___ GIVEN DATA ___

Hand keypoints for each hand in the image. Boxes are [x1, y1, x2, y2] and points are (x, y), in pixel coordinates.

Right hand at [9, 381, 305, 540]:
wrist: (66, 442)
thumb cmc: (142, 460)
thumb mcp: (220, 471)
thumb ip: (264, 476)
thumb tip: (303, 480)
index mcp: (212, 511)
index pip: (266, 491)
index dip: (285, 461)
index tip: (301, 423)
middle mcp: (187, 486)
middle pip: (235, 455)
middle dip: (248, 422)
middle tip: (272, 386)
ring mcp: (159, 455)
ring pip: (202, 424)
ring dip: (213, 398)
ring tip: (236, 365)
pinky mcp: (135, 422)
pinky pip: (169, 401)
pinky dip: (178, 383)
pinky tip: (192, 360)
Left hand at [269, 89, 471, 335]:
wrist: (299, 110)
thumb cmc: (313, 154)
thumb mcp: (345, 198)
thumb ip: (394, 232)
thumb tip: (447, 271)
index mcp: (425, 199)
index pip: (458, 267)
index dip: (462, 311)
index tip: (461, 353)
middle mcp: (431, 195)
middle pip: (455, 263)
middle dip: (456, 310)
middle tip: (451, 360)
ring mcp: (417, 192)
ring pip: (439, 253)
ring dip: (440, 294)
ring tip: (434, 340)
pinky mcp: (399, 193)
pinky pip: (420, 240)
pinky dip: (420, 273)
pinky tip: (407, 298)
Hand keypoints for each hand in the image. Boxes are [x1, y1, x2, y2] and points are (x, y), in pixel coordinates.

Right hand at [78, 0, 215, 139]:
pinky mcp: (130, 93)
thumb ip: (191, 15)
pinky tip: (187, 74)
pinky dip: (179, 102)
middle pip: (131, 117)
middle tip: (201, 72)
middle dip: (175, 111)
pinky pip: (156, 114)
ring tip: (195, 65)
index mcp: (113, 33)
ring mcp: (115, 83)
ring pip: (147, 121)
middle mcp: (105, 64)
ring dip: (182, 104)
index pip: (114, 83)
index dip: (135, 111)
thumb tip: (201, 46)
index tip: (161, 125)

___

*WHAT THE TASK REQUIRES:* The answer is the run of lines above from the line containing "thumb ip: (264, 476)" through the line containing "index mcp: (425, 199)", copied exactly and alone.

*SOLUTION FOR THIS EXERCISE:*
thumb ip: (264, 476)
thumb tip: (303, 480)
index mcp: (212, 511)
index pip: (266, 491)
index dip: (285, 461)
index tip: (301, 423)
middle mcp: (187, 486)
middle pip: (235, 455)
middle dip: (248, 422)
middle tip: (272, 386)
ring mcp: (159, 455)
ring pip: (202, 424)
ring dip: (213, 398)
ring tip: (236, 365)
pinky mcp: (135, 422)
pinky pip: (169, 401)
pinky dip: (178, 383)
pinky tip: (192, 360)
Left hand at [269, 89, 471, 335]:
wrist: (299, 110)
thumb cmc: (313, 154)
thumb mcp: (345, 198)
thumb ip: (394, 232)
thumb tip: (447, 271)
index mcp: (425, 199)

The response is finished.